▶ **RECORDED INFORMATION**
---+---

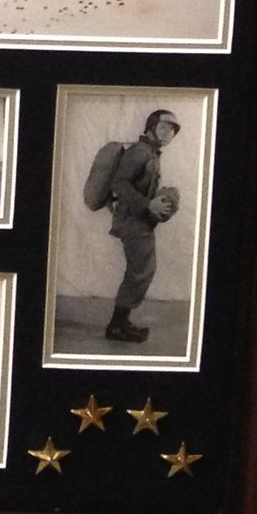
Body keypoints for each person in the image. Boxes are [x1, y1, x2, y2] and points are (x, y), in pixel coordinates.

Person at [103, 108, 182, 344]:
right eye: (163, 127)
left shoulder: (150, 152)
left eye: (172, 129)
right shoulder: (140, 152)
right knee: (140, 272)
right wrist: (148, 205)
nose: (168, 133)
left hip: (139, 221)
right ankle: (116, 326)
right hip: (133, 222)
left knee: (140, 270)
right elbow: (119, 184)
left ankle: (121, 321)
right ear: (151, 128)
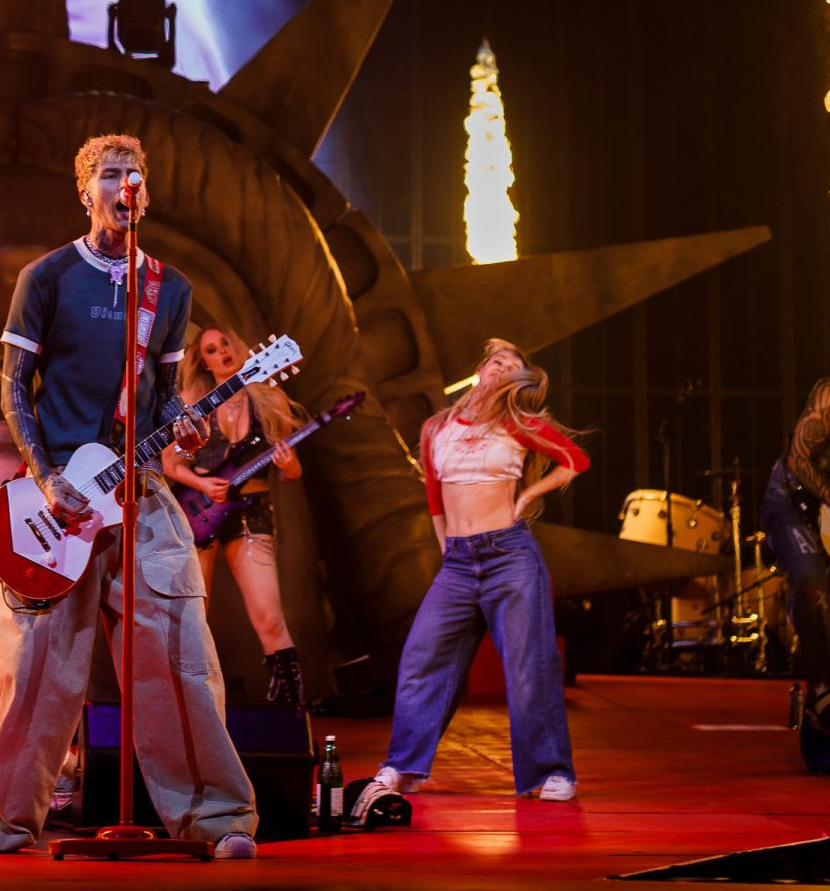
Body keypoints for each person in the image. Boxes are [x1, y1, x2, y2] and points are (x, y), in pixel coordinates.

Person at [0, 134, 258, 858]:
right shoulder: (47, 277)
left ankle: (217, 818)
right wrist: (44, 476)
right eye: (111, 174)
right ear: (85, 191)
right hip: (58, 497)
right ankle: (2, 820)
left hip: (142, 492)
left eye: (136, 176)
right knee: (33, 666)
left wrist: (183, 425)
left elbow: (162, 397)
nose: (126, 185)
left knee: (181, 655)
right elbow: (13, 388)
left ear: (145, 196)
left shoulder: (170, 288)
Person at [359, 339, 588, 813]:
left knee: (528, 667)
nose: (502, 367)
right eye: (496, 361)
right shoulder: (437, 428)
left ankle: (551, 771)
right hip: (459, 563)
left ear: (516, 382)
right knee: (421, 660)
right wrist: (447, 547)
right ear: (481, 370)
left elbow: (574, 460)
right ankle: (404, 765)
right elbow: (434, 495)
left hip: (509, 556)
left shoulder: (518, 424)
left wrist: (527, 497)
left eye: (512, 366)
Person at [161, 324, 307, 705]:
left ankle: (291, 712)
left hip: (251, 511)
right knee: (195, 615)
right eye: (211, 349)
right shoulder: (193, 401)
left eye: (226, 343)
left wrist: (288, 464)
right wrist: (200, 483)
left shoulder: (269, 399)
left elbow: (292, 472)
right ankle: (190, 705)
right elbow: (169, 463)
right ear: (204, 362)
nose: (222, 352)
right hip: (199, 512)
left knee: (269, 617)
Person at [758, 375, 830, 775]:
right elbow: (797, 461)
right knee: (811, 578)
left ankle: (829, 746)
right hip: (791, 505)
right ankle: (823, 683)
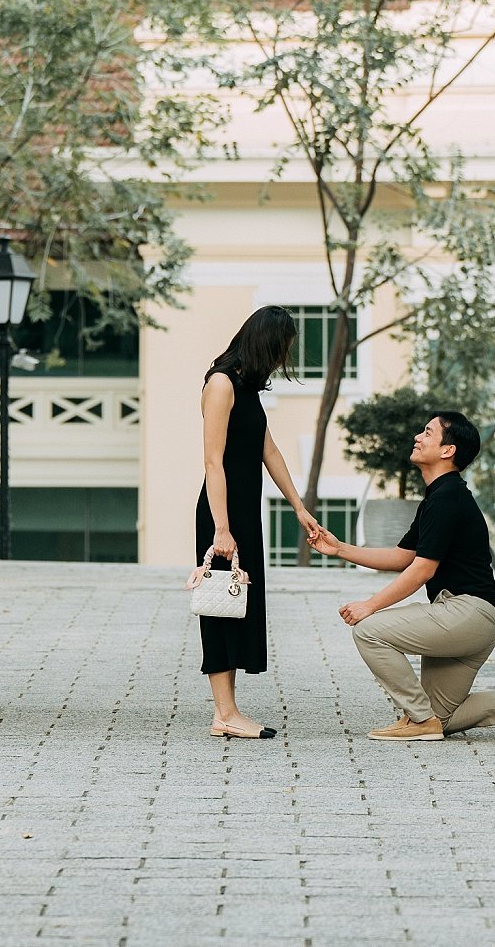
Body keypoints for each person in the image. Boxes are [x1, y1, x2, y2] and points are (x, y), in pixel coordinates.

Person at [308, 411, 495, 742]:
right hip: (473, 621)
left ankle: (418, 719)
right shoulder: (440, 497)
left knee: (369, 632)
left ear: (447, 450)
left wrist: (370, 605)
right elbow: (403, 557)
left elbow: (423, 569)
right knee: (445, 718)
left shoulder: (447, 497)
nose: (418, 436)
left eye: (428, 432)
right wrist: (340, 549)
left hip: (464, 613)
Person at [196, 305, 321, 739]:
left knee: (237, 605)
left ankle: (229, 712)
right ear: (265, 343)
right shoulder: (221, 385)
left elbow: (269, 450)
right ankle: (224, 714)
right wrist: (222, 528)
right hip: (222, 511)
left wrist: (299, 507)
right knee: (219, 605)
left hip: (245, 511)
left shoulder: (247, 389)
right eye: (281, 349)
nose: (282, 359)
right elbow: (213, 461)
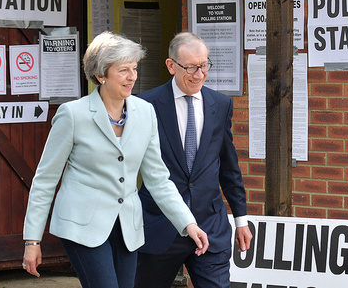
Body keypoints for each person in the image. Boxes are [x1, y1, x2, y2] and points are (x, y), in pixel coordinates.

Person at [22, 31, 209, 288]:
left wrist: (187, 223)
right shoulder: (73, 115)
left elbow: (158, 179)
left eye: (134, 68)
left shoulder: (145, 112)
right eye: (123, 70)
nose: (132, 76)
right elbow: (45, 179)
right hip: (82, 226)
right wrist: (32, 241)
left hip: (128, 227)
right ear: (101, 75)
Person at [134, 32, 252, 288]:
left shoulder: (220, 104)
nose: (199, 74)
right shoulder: (144, 105)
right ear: (171, 66)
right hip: (158, 226)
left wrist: (241, 219)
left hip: (210, 226)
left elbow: (229, 167)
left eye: (204, 65)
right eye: (190, 67)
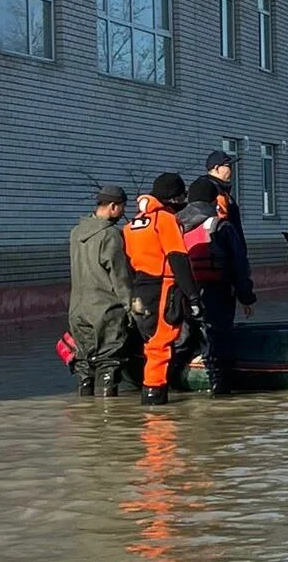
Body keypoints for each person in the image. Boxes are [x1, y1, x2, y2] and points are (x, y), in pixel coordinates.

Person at [123, 173, 202, 405]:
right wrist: (194, 297)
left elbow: (126, 263)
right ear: (173, 198)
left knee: (150, 343)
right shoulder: (165, 220)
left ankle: (151, 399)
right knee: (160, 346)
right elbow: (178, 258)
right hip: (163, 287)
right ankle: (155, 404)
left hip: (139, 289)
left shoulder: (132, 225)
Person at [177, 178, 257, 396]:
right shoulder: (221, 226)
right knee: (218, 339)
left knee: (183, 338)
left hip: (181, 293)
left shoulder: (175, 225)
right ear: (213, 200)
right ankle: (219, 387)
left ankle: (171, 383)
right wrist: (246, 297)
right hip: (216, 292)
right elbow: (239, 266)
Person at [68, 185, 134, 396]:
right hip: (105, 310)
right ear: (113, 206)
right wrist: (131, 307)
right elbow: (119, 277)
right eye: (122, 207)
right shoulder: (110, 235)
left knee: (84, 364)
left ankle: (86, 417)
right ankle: (107, 420)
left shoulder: (76, 233)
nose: (123, 212)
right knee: (109, 362)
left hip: (77, 311)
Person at [199, 150, 246, 252]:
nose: (231, 170)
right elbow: (221, 224)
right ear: (216, 168)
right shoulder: (213, 191)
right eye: (228, 166)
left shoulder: (221, 190)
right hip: (223, 252)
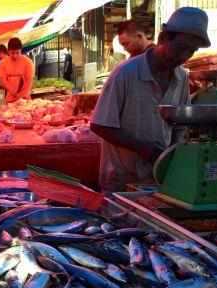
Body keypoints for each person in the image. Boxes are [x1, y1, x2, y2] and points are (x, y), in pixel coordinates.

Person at [90, 7, 210, 193]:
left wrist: (174, 154)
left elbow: (180, 125)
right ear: (163, 38)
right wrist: (140, 147)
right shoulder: (126, 73)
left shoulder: (181, 78)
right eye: (181, 47)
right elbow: (99, 125)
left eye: (191, 51)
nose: (184, 57)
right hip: (121, 182)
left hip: (158, 180)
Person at [0, 38, 35, 103]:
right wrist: (14, 92)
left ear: (21, 50)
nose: (15, 56)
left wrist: (22, 95)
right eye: (12, 53)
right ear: (8, 51)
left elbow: (29, 80)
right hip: (10, 99)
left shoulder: (28, 62)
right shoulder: (2, 63)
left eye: (17, 53)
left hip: (25, 99)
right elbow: (3, 80)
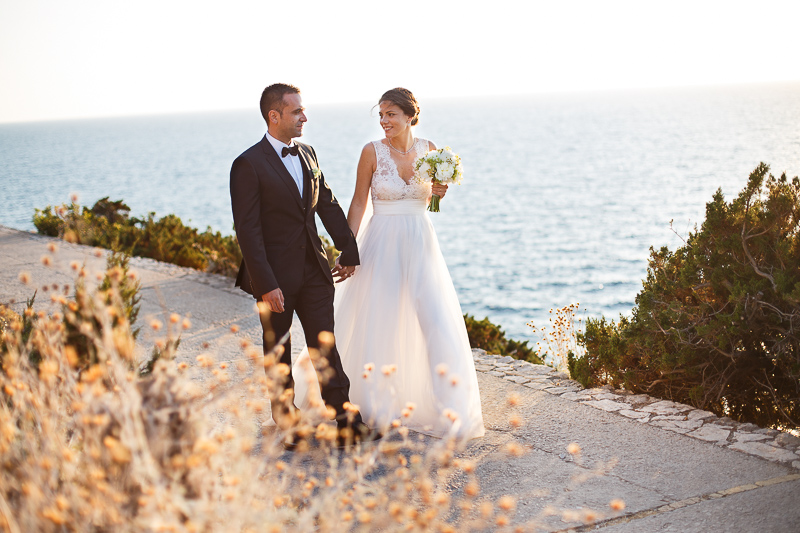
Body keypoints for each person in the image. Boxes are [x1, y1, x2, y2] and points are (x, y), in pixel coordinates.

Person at [294, 88, 484, 440]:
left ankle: (450, 407)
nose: (384, 122)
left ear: (410, 115)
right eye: (380, 115)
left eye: (391, 114)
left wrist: (440, 192)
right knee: (379, 320)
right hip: (380, 242)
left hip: (420, 242)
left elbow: (431, 197)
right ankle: (375, 405)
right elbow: (357, 203)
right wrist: (348, 249)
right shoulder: (371, 152)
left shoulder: (430, 150)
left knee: (436, 320)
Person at [229, 83, 376, 448]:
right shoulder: (247, 164)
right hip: (274, 277)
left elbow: (326, 202)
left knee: (324, 345)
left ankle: (344, 419)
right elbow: (248, 232)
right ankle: (288, 423)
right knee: (277, 350)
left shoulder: (308, 153)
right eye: (297, 112)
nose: (304, 118)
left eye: (302, 110)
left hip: (314, 270)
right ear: (274, 116)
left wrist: (349, 247)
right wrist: (266, 283)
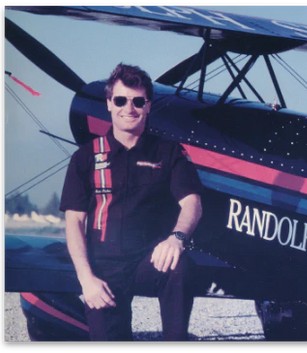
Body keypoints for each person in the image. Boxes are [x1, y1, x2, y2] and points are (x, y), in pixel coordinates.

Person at [60, 63, 203, 341]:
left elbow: (192, 202)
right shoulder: (85, 157)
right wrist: (86, 279)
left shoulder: (169, 151)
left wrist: (176, 238)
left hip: (150, 259)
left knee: (179, 266)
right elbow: (74, 221)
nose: (130, 108)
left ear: (148, 106)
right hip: (104, 266)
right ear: (109, 105)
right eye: (121, 100)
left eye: (138, 101)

---+---

▶ **TASK REQUIREMENTS**
Both the line above containing "left shoulder: (447, 497)" and the line containing "left knee: (84, 364)" belong in the copy, along with every line between them; print these exactly and omit the pictures.

▶ **TASK RESPONSE**
left shoulder: (447, 497)
nose: (418, 436)
left eye: (428, 432)
right wrist: (340, 549)
left hip: (464, 613)
Person at [196, 305, 321, 739]:
left knee: (237, 605)
left ankle: (229, 712)
right ear: (265, 343)
right shoulder: (221, 385)
left elbow: (269, 450)
right ankle: (224, 714)
right wrist: (222, 528)
right hip: (222, 511)
left wrist: (299, 507)
right knee: (219, 605)
left hip: (245, 511)
left shoulder: (247, 389)
right eye: (281, 349)
nose: (282, 359)
right elbow: (213, 461)
Body keypoints for each person in the image. Boxes are [x1, y1, x2, y2] and points are (x, y), in pixel coordinates.

Person at [22, 31, 209, 288]:
left wrist: (187, 223)
right shoulder: (73, 115)
left elbow: (158, 179)
left eye: (134, 68)
left shoulder: (145, 112)
right eye: (123, 70)
nose: (132, 76)
right elbow: (45, 179)
right hip: (82, 226)
right wrist: (32, 241)
left hip: (128, 227)
right ear: (101, 75)
Person at [134, 32, 252, 288]:
left shoulder: (220, 104)
nose: (199, 74)
right shoulder: (144, 105)
right ear: (171, 66)
right hip: (158, 226)
left wrist: (241, 219)
left hip: (210, 226)
left elbow: (229, 167)
left eye: (204, 65)
right eye: (190, 67)
Body keypoints for each person in the image. Boxes are [x1, y1, x2, y2] and points are (x, y), in pixel coordinates.

Person at [123, 173, 202, 405]:
right wrist: (194, 297)
left elbow: (126, 263)
right ear: (173, 198)
left knee: (150, 343)
right shoulder: (165, 220)
left ankle: (151, 399)
right knee: (160, 346)
right elbow: (178, 258)
right hip: (163, 287)
right ankle: (155, 404)
left hip: (139, 289)
left shoulder: (132, 225)
Person at [177, 178, 257, 396]:
right shoulder: (221, 226)
right knee: (218, 339)
left knee: (183, 338)
left hip: (181, 293)
left shoulder: (175, 225)
right ear: (213, 200)
right ankle: (219, 387)
left ankle: (171, 383)
right wrist: (246, 297)
right hip: (216, 292)
right elbow: (239, 266)
Person at [68, 185, 134, 396]:
right hip: (105, 310)
right ear: (113, 206)
right wrist: (131, 307)
right elbow: (119, 277)
right eye: (122, 207)
right shoulder: (110, 235)
left knee: (84, 364)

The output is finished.